Quoted passage
========================

Haskell 2010 libraries

Christian Maeder Christian.Maeder at dfki.de
Fri Apr 30 10:54:59 EDT 2010


Malcolm Wallace schrieb:
> In many ways this corresponds to my preferred solution, although I would
> rephrase it thus:
> 
>   * Deprecate use of the "base" package,  (I do not mean to remove "base",
>     just to freeze it, and discourage its general use.)
>   * Create a new "haskell2010" package (for ghc this will be built on top
>     of "base", but other compilers might make a different choice).
>   * Create a new "portablebase" package which contains (or re-exports)
>     all of the remaining useful and portable parts of the current "base"
>     _and_ "haskell2010".
>   * Create a new "ghcextras" package which re-exports (or defines afresh)
>     all of the useful but non-portable parts of the current "base".
> 
> So "haskell2010" would be stable and unchanging.  "portablebase" would
> be a superset of "haskell2010", and continue to evolve with community
> input, and parts of it would eventually migrate into "haskell2011",
> "haskell2012", etc.  Meanwhile "ghcextras" would clearly delineate those
> language/library features that are not portable, and it could continue
> to grow, or indeed shrink, with some parts migrating into "portablebase"
> as the language definition adopts extensions, or as other compilers
> adopt implementation strategies.
> 
> To illustrate the forward compatibility story, I envisage that when
> "haskell2011" is created, a new version of "portablebase" would depend
> on (and re-export) it instead of "haskell2010".  This would be OK
> because the "portablebase" API would be non-decreasing, and new Reports
> should not make library changes that have not already been trialled in
> the community.  On the other hand, the "ghcextras" package would be free
> to shrink as functionality is gradually transferred to "portablebase".

========================

Exercise set
**1)** In the post on Haskell 2010 libraries, which package would "portablebase" be a superset of?
**2)** Carry on the post on Haskell 2010 libraries, starting after its last sentence.
The listing that comes next is taken from a separate source.

========================

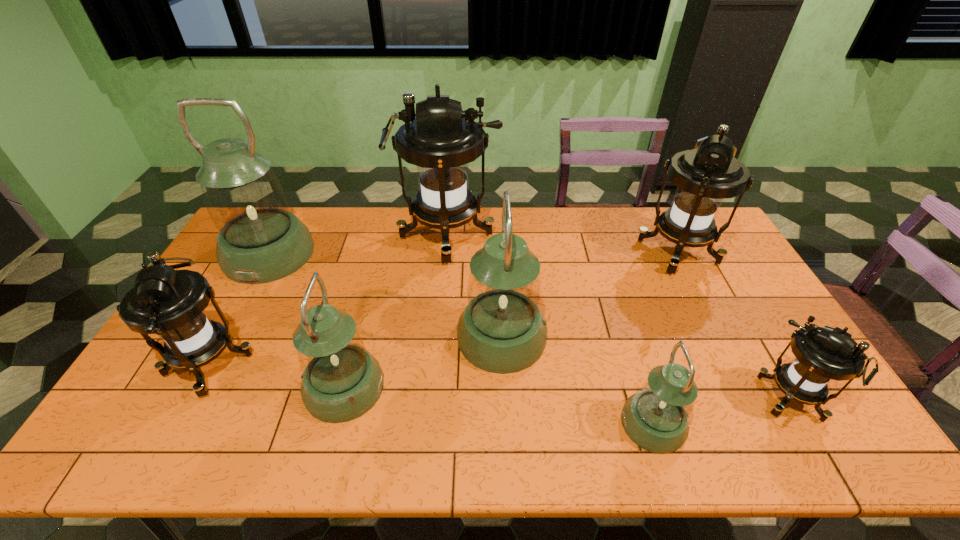
I want to click on vacant space located 0.340m on the front of the biggest greenish lantern, so pos(204,374).

You are a GUI agent. You are given a task and a screenshot of the screen. Output one action in this format:
    pyautogui.click(x=<x>, y=<y>)
    Task: Click on the free spot located 0.130m on the right of the biggest black lantern
    This screenshot has height=540, width=960.
    Given the screenshot: What is the action you would take?
    pyautogui.click(x=535, y=237)

I want to click on free region located 0.310m on the front of the second biggest black lantern, so click(x=731, y=359).

Find the location of a particular element. The image size is (960, 540). free space located 0.320m on the back of the second biggest greenish lantern is located at coordinates (497, 240).

Find the location of a particular element. Image resolution: width=960 pixels, height=540 pixels. vacant space located 0.300m on the right of the leftmost black lantern is located at coordinates (363, 364).

Find the location of a particular element. This screenshot has width=960, height=540. vacant space located 0.230m on the back of the third biggest greenish lantern is located at coordinates (368, 296).

You are a GUI agent. You are given a task and a screenshot of the screen. Output one action in this format:
    pyautogui.click(x=<x>, y=<y>)
    Task: Click on the free space located on the back of the smallest black lantern
    This screenshot has height=540, width=960.
    Given the screenshot: What is the action you would take?
    pyautogui.click(x=730, y=293)

The height and width of the screenshot is (540, 960). Find the location of `free space located 0.360m on the back of the third object from right to left`. free space located 0.360m on the back of the third object from right to left is located at coordinates (613, 295).

I want to click on object that is at the far left corner, so click(259, 241).

Locate an element on the screen. The width and height of the screenshot is (960, 540). object located in the far right corner section of the desktop is located at coordinates (705, 176).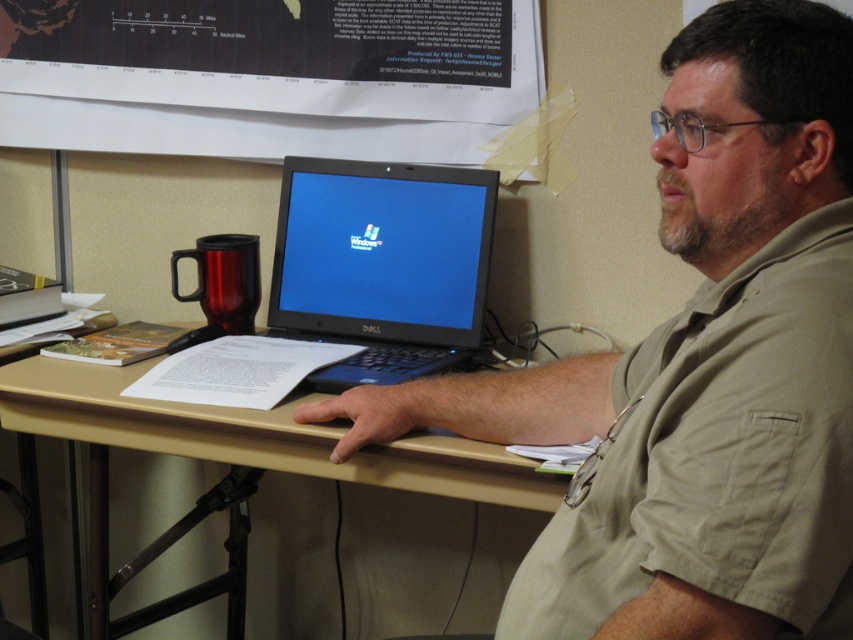
You are organizing a desk and need to place a new keyboard. The matte black laptop at center is currently on the beige wood computer desk at center. Where should you place the keyboard to ensure it is under the laptop?

The keyboard should be placed under the matte black laptop at center since it is positioned over the beige wood computer desk at center.

You are organizing a desk and need to place a new monitor that is 18 inches wide. Considering the black plastic laptop at center and the beige wood computer desk at center, will the desk have enough space for the monitor?

The black plastic laptop at center has a lesser width compared to beige wood computer desk at center, so the desk should have enough space to accommodate the 18 inch wide monitor.

You are an office assistant who needs to place a new document on the desk. The desk has limited space. The point at coordinates (268, 76) marks the location of the white paper at upper center. Where should you place the new document to avoid overlapping with existing items?

Place the new document away from the point at coordinates (268, 76) where the white paper at upper center is located to avoid overlapping with existing items.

========================

Answers in order
**1)** It would be a superset of "haskell2010".

**2)**
> 
> Because I suggest that "portablebase" re-export the "haskell2010" API in
> its entirety, it would be impossible to use both packages explicitly at
> the same time from a single module - users would need to choose one or
> the other.  Also, packages which currently depend on "base" should be
> encouraged to upgrade to a dependency on "haskell2010" rather than on
> "portablebase", if possible, because it provides greater stability of
> interface.
> 
> The overall dependency graph would look something like this:
> 
>                           /--- stablestuff   /-- less-stable-stuff
>                          /                  /
>      base ---  haskell2010 --- portablebase ---\
>           \--  ghcextras   ---------------------\=== experimental-stuff

Why do you want portablebase to be a superset of haskell2010 by
re-export? Is it not better to have a package "baseextras" that depends
on haskell2010 but only exports additional modules.

Other packages can decide to depend on "haskell2010" only or on
"haskell2010" and "baseextras" (instead of "portablebase" alone).

Or do you want modules from "haskell2010" also to be "portablebase" but
with additional functions (rather than putting new functions into new
modules)?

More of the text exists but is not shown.